■ KUTIPAN PILIHAN:

* * * *

2.      Netralitas ICRC

A.      ICRC sebagai badan yang netral
Konvensi Jenewa 1949 dan Protokol Tambahan I tahun 1977 menggambarkan ICRC sebagai badan kemanusiaan atau organisasi yang tidak memihak, ketentuan yang relevan umumnya menggunakan istilah "badan kemanusiaan tidak memihak, seperti Komite Internasional Palang Merah". Statuta Gerakan Palang Merah dan Bulan Sabit Merah Internasional sendiri merujuk ICRC sebagai "lembaga netral" dan sebagai penengah dan lembaga "yang sangat netral dan mandiri (independen)".
Maka, ICRC digambarkan sebagai sebuah badan (organisasi) kemanusiaan netral, tidak memihak, dan mandiri dalam teks-teks yang diadopsi oleh Negara-negara, seperti misalnya instrumen hukum humaniter internasional, dan seperti halnya pada Statuta Gerakan, yang telah diadopsi oleh Negara dan oleh komponen-komponen Gerakan itu sendiri (Perhimpunan Nasional Palang Merah dan Bulan Sabit Merah, Federasi Internasional Palang Merah dan Bulan Sabit Merah dan ICRC).
Dalam pandangan sekilas, akan nampak bahwa ciri-ciri tersebut saling berhubungan. Dalam hal netralitas pada khususnya, bahwa sifat ICRC ini dalam pandangan kami dapat dipahami hanya atas dasar status pertamanya yaitu netralitas berdasarkan hukum internasional, seperti dalam pengertian pada suatu Negara yang netral.
Ketika netralitas mulai mendapatkan nilai tukar dalam teks-teks internasional pada akhir abad kesembilan belas, ini berarti status hukum suatu Negara yang telah memutuskan untuk tidak terlibat dalam perang antara dua Negara atau lebih.7 Oleh karena itu, netralitas dipahami sebagai status yang terdiri dari semua hak dan kewajiban yang diperoleh atau kewajiban suatu Negara netral. Perubahan yang sejak
terjadi dalam tatanan internasional memiliki efek membuat status Negara netral yang istimewa dan sangat sulit untuk dipahami.

Pertama, larangan menggunakan kekuatan, diperkenalkan setelah Perang Dunia Pertama, selain prinsip netralitas, menambahkan sebuah dasar kewajiban untuk tidak berpartisipasi dalam permusuhan.

* * * *

■ DAFTAR TUGAS INI:
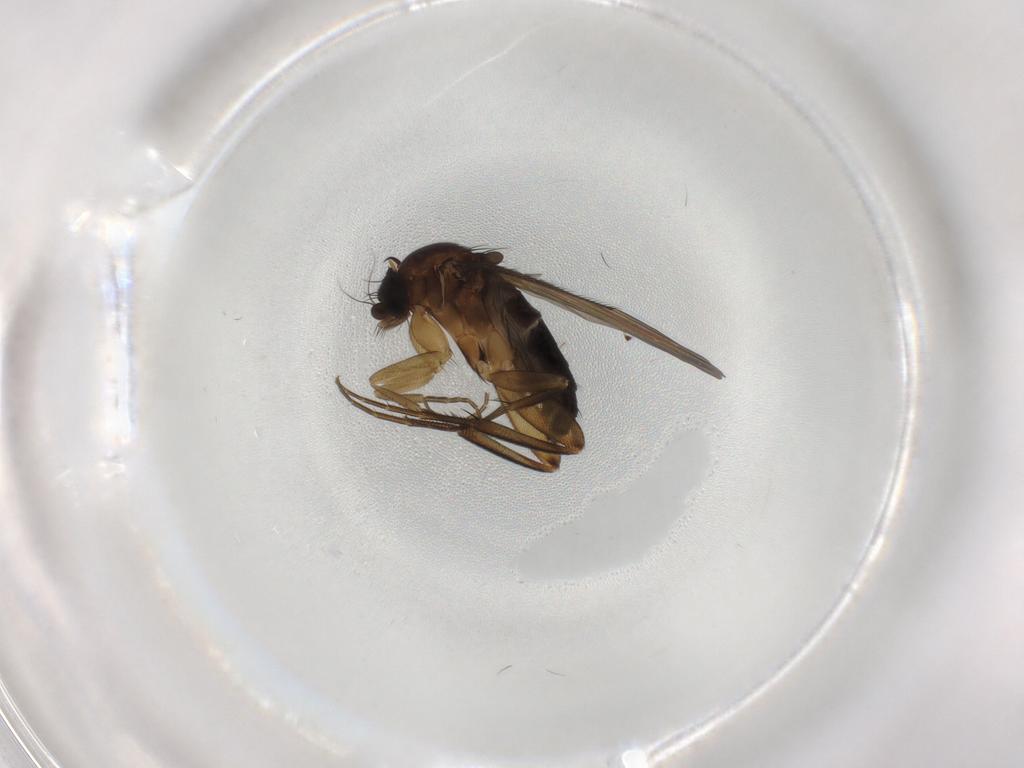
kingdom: Animalia
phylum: Arthropoda
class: Insecta
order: Diptera
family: Phoridae
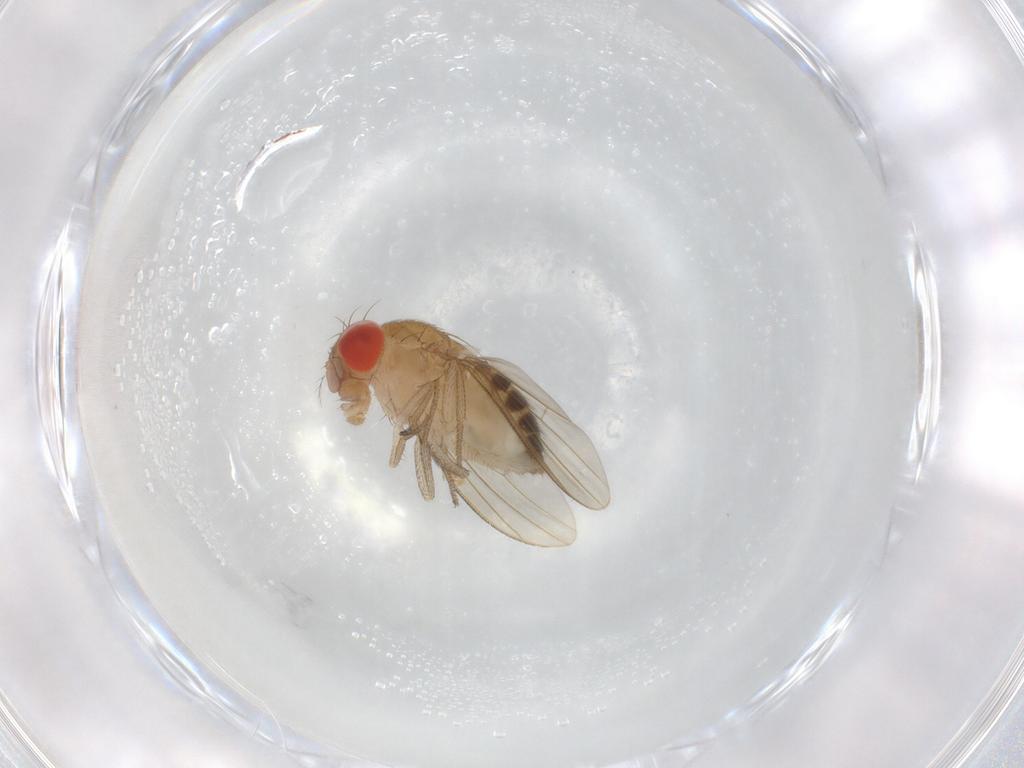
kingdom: Animalia
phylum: Arthropoda
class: Insecta
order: Diptera
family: Drosophilidae
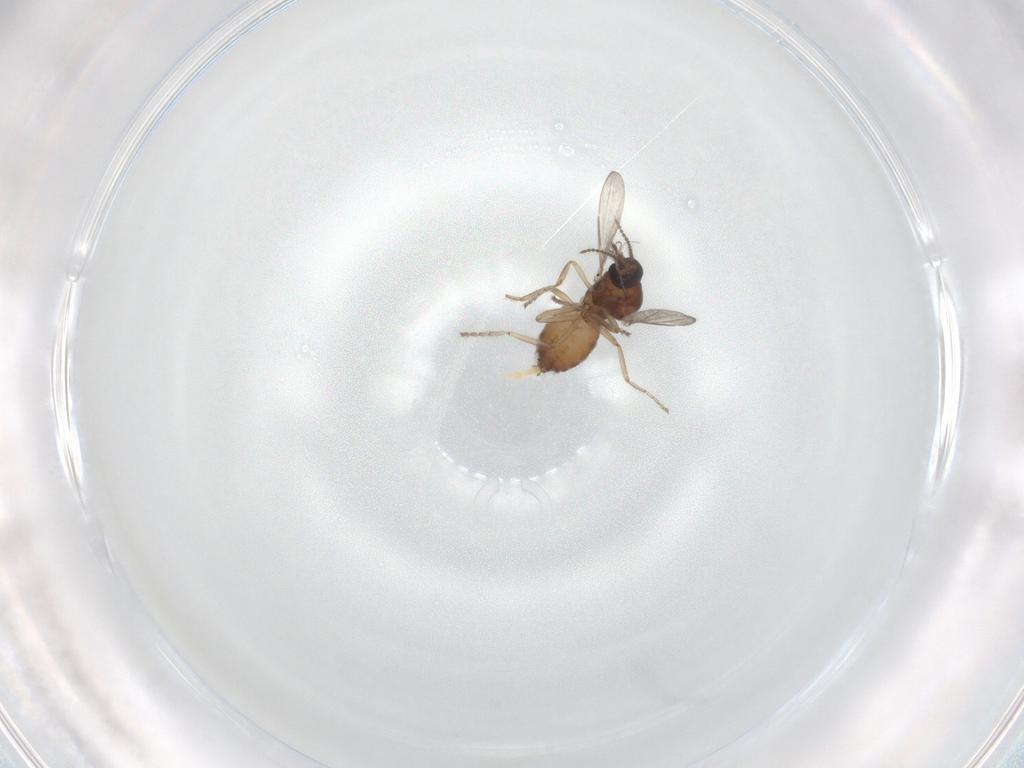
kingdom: Animalia
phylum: Arthropoda
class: Insecta
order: Diptera
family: Ceratopogonidae
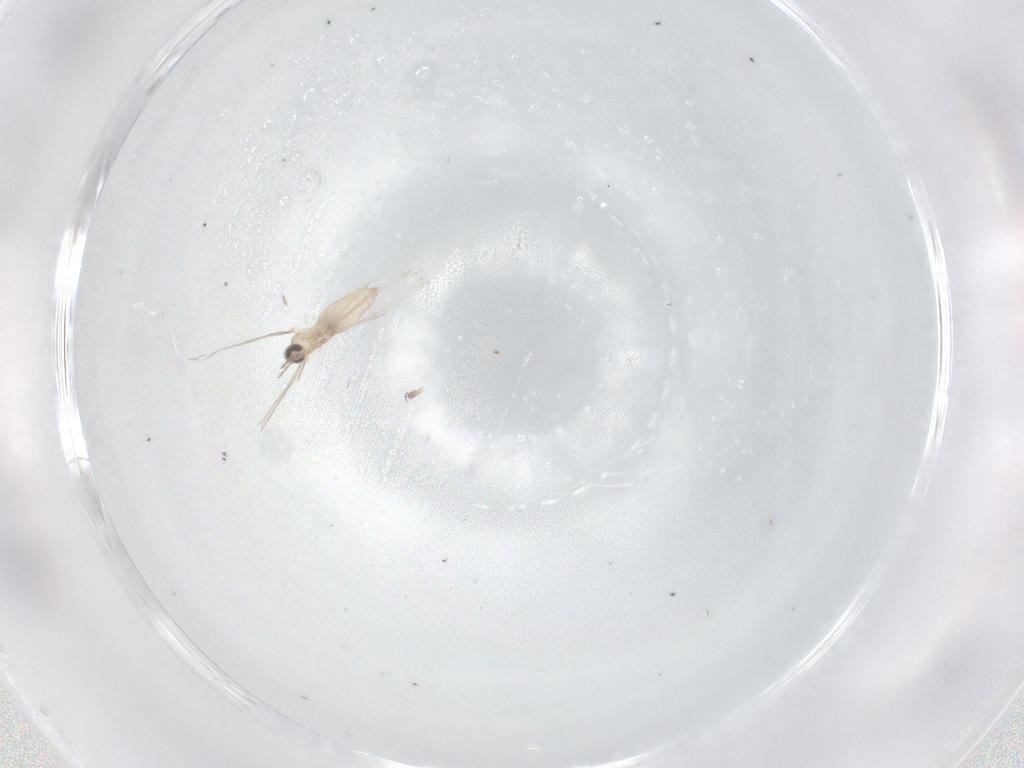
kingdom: Animalia
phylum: Arthropoda
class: Insecta
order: Diptera
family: Cecidomyiidae
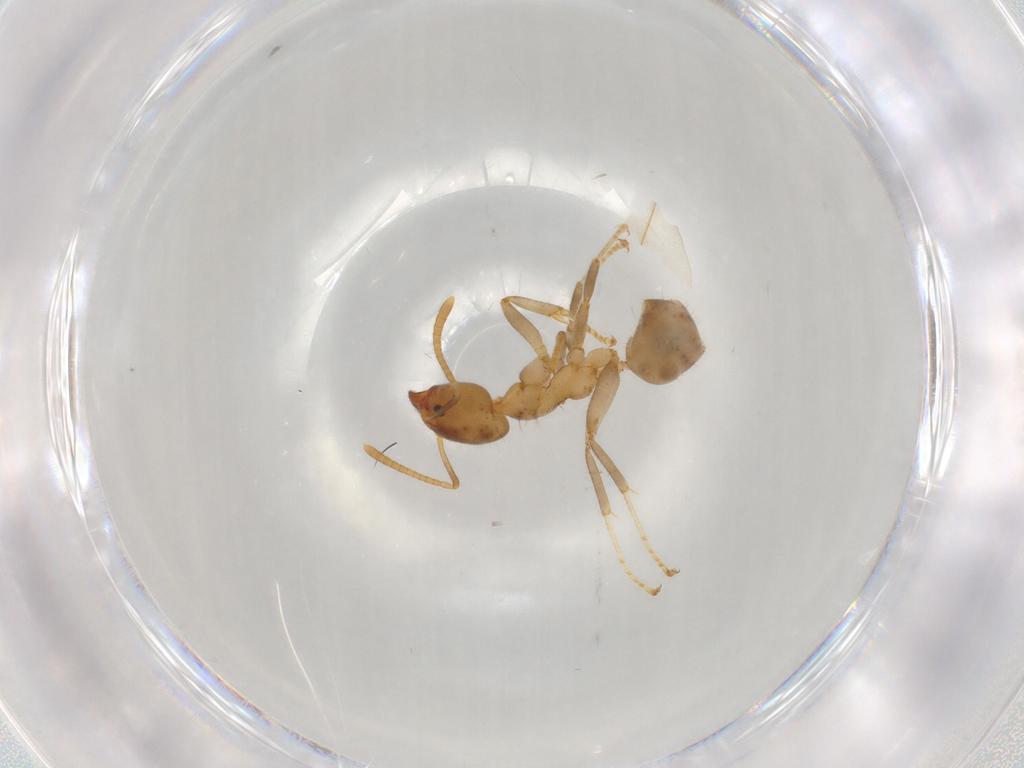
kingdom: Animalia
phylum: Arthropoda
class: Insecta
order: Hymenoptera
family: Formicidae
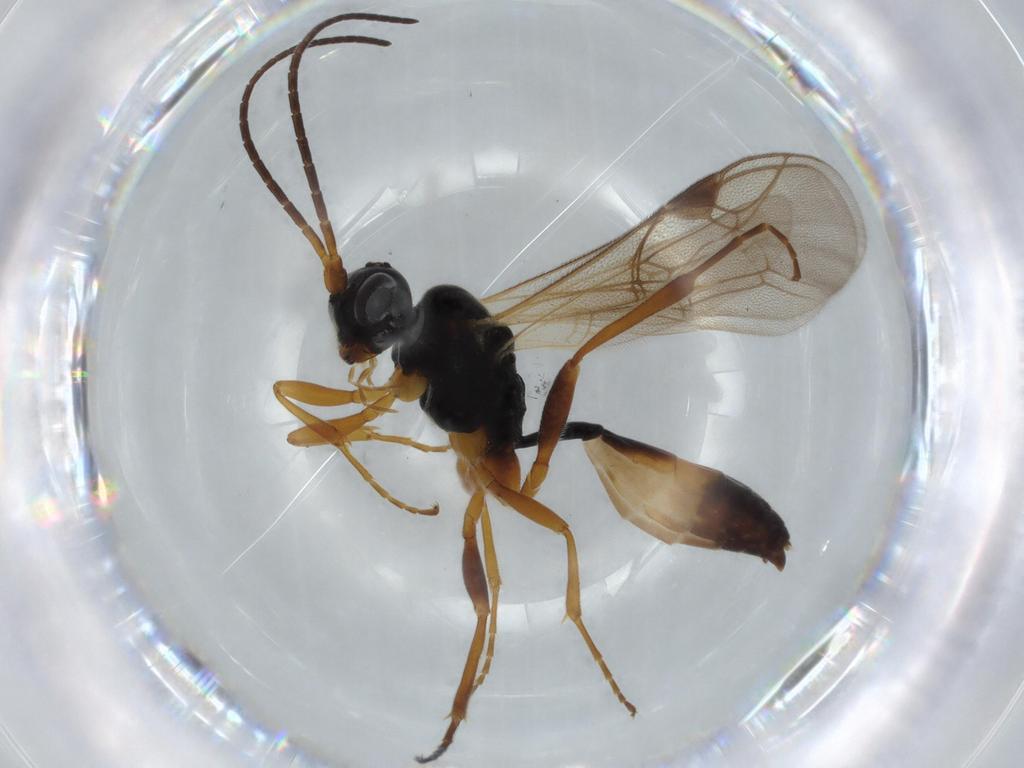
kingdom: Animalia
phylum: Arthropoda
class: Insecta
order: Hymenoptera
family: Ichneumonidae
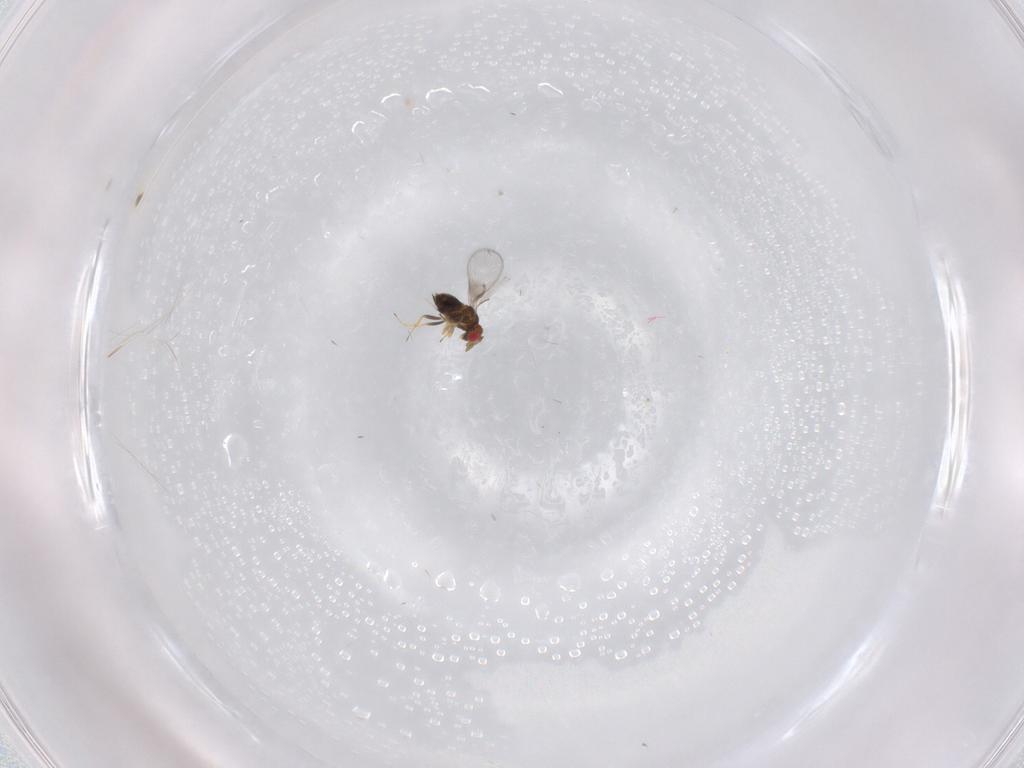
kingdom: Animalia
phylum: Arthropoda
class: Insecta
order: Hymenoptera
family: Trichogrammatidae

* * * *

■ TUJUAN 1:
Perbarui baris-baris daftar di atas, mulai dari baris yang memuat "family: Ceratopogonidae" sampai akhir daftar (keduanya ikut), dengan mengganti "family" menjadi "famili" dan membiarkan sisanya tetap sama. Tulis hanya baris-baris itu, tanpa gambarnya.
■ TUJUAN 2:
Lanjutkan teks tentang netralitas ICRC mulai setelah kalimat terakhirnya.

■ JAWABAN TUGAS 1:
famili: Ceratopogonidae
kingdom: Animalia
phylum: Arthropoda
class: Insecta
order: Diptera
famili: Cecidomyiidae
kingdom: Animalia
phylum: Arthropoda
class: Insecta
order: Hymenoptera
famili: Formicidae
kingdom: Animalia
phylum: Arthropoda
class: Insecta
order: Hymenoptera
famili: Ichneumonidae
kingdom: Animalia
phylum: Arthropoda
class: Insecta
order: Hymenoptera
famili: Trichogrammatidae

■ JAWABAN TUGAS 2:
Pengenalan berikutnya dari sistem keamanan kolektif di bawah Piagam PBB mengangkat pertanyaan tentang sistem yang mendamaikan dengan hak dan kewajiban tersirat oleh status netral. Pada saat yang sama hal ini menyebabkan munculnya banyak posisi penengah de facto antara netralitas dan agresivitas, posisi di mana hukum internasional tidak menyertakan adanya hak-hak dan kewajiban-kewajiban khusus.
Maka netralitas, jika tidak sudah demikian, menjadi sikap opsional yang diadopsi oleh Negara-negara pihak ketiga sesuai dengan keadaan dan terlepas dari definisi formal konflik. Terakhir, Perang Dingin, konfrontasi ideologi dan semua bentuk antagonisme non-agresif antar negara membuat konsepsi dimana
netralitas, terutama netralitas permanen, memerlukan kewajiban yang melekat di masa damai, adanya gagasan yang memungkinkan Negara netral menghindari dirinya terseret ke dalam konflik antara negara negara lain.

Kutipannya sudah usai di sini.